# Fragmento de texto:

Luminosas puertas de un infierno
Mohsen Makhmalbaf es uno de los creadores de la escuela, o lo que sea, de Teherán, nido iraní de reinventores del cine que, desde hace dos décadas, de espaldas a toda componenda con el comercio mayorista de películas, propone un ascético rescate desde el fondo de la irrenunciable e inextinguible pasión realista de la cámara, de la misteriosa capacidad de ésta para atravesar la piel de la identidad de las cosas mirándolas de frente.
La turbadora historia -más representada ritualmente que narrada, y de ahí procede la resistencia que le oponen quienes niegan el acceso de la tragedia en estado puro a la pantalla- de Kandahar es un suceso verídico, ocurrido hace dos años a una mujer afgana exiliada que atravesó, escondida detrás de la cárcel íntima de un burka, la desértica frontera entre Irán y el Afganistán de los talibanes, en busca de su hermana, inválida por la mutilación que le causó una mina, y de la que había recibido una carta anunciando que se suicidaría antes del eclipse de sol que precedió al nacimiento del siglo XXI.
KANDAHAR
Dirección y guión: Mohsen Makhmalbaf. Fotografía: Ebrahim Ghafouri. Música: Mohamed Reza Darvishi. Intérpretes: Niloufar Pazira, Hasan Tantaï, Sadoy Teymouri, Hayatalah Hakimi. Género: drama.Irán, 2001. Duración: 85 minutos.

# Filas proporcionadas:
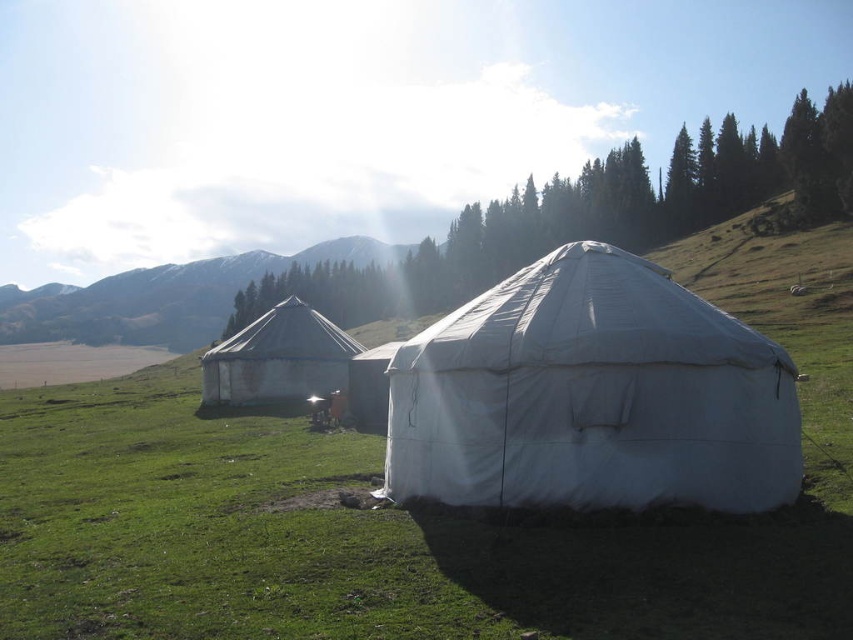
Question: Which of these objects is positioned closest to the white fabric tent at center?

Choices:
 (A) white canvas tent at center
 (B) white canvas tent at left

Answer: (B)

Question: Which point is farther to the camera?

Choices:
 (A) white fabric tent at center
 (B) white canvas tent at center
 (C) white canvas tent at left

Answer: (A)

Question: Is white canvas tent at center bigger than white canvas tent at left?

Choices:
 (A) yes
 (B) no

Answer: (B)

Question: Can you confirm if white canvas tent at center is thinner than white canvas tent at left?

Choices:
 (A) yes
 (B) no

Answer: (A)

Question: Estimate the real-world distances between objects in this image. Which object is closer to the white canvas tent at left?

Choices:
 (A) white fabric tent at center
 (B) white canvas tent at center

Answer: (B)

Question: Is white fabric tent at center further to the viewer compared to white canvas tent at left?

Choices:
 (A) no
 (B) yes

Answer: (B)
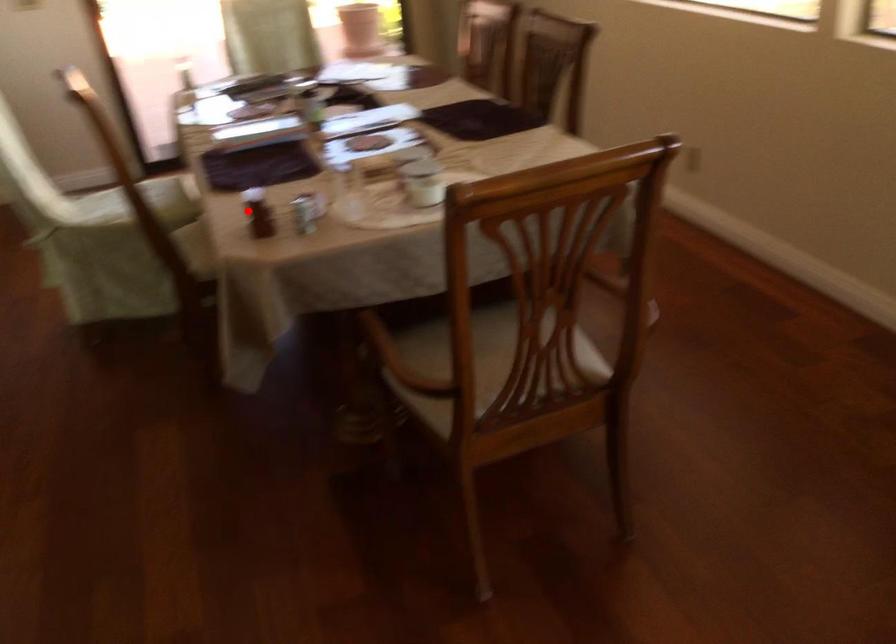
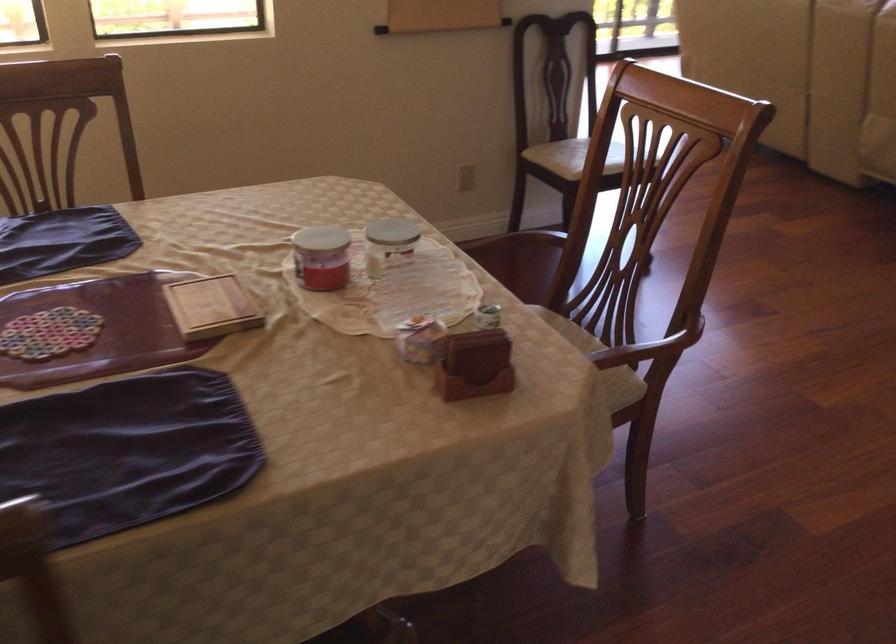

# Tarea 1:
Devuelva, copiado literalmente, el pasaje de la reseña sobre Kandahar que empieza en las palabras "La turbadora historia" y concluye tras las palabras "Duración: 85 minutos.".
# Tarea 2:
Responda, según la reseña sobre Kandahar, a las siguientes preguntas:
(a) ¿Quién se encargó de la fotografía de la película?
(b) ¿Cuántos minutos dura la película?
(c) ¿Qué causó la invalidez de la hermana?
# Tarea 3:
Prolongue la reseña sobre Kandahar a partir del punto en que termina.

# Respuesta 1:
La turbadora historia -más representada ritualmente que narrada, y de ahí procede la resistencia que le oponen quienes niegan el acceso de la tragedia en estado puro a la pantalla- de Kandahar es un suceso verídico, ocurrido hace dos años a una mujer afgana exiliada que atravesó, escondida detrás de la cárcel íntima de un burka, la desértica frontera entre Irán y el Afganistán de los talibanes, en busca de su hermana, inválida por la mutilación que le causó una mina, y de la que había recibido una carta anunciando que se suicidaría antes del eclipse de sol que precedió al nacimiento del siglo XXI.
KANDAHAR
Dirección y guión: Mohsen Makhmalbaf. Fotografía: Ebrahim Ghafouri. Música: Mohamed Reza Darvishi. Intérpretes: Niloufar Pazira, Hasan Tantaï, Sadoy Teymouri, Hayatalah Hakimi. Género: drama.Irán, 2001. Duración: 85 minutos.

# Respuesta 2:
(a) Ebrahim Ghafouri.
(b) 85 minutos.
(c) La mutilación que le causó una mina.

# Respuesta 3:
La mujer atravesó la frontera afgana e inició un aterrador y enloquecido viaje a pie, sin tregua ni respiro, por el sur de Afganistán en busca de Kandahar, la ciudad donde su hermana buscaba la muerte. El infernal itinerario y el universo mutilado y errante que se encontró allí es representado por Makhmalbaf con una luminosidad cegadora, una materia cinematográfica real, estrictamente verídica, pero a la que se tiene la tentación de ver iluminada con luz procedente del mismísimo infierno. Y algo de ese recurso metafórico al Averno destila la imagen de Makhmalbaf, una rara, casi desconcertante conjugación de documento y poema, de realidad y surrealidad.
Del roce y del choque entre una y otra dimensión de la imagen, de la paradoja de lo real convertido en surreal por el proceso de inversión de formas a que conduce la disparatada, enorme tragedia colectiva atrapada simbólicamente por la cámara, se deduce un filme incatalogable, que quedará en la memoria del cine moderno como radiografía involuntaria y premonitoria del derrumbe del Afganistán de la demencia talibán y del, hoy en pleno estruendo, enésimo apocalypse now que se desprende de esta nueva bestialidad histórica.
La potencia trágica de la metáfora y el vigor documental sobre la vida, o la muerte en vida, de la mujer afgana invitan a situarse ante esta película con una disposición de ánimo y desde una angulación de la mirada que poco, o nada, tiene que ver con la que requiere la visión de una película convencional. Las feroces, a veces hirientes y sardónicas imágenes del mundo del desierto, y las de la desolación, la mutilación, la miseria y el desarraigo absolutos con que se amasa la trágica secuencia de Kandahar no tienen precedentes, y de ahí que desconcierten, como lo hace su rara capacidad de augurio y su ruda, cortante, ambivalencia, ese horror que de pronto se hace humor, esa tragedia de la que repentinamente brota un destello de comedia, esa sequedad que de improviso se vuelve frondosa ternura, esa metáfora que inesperadamente se hace piedra, documento.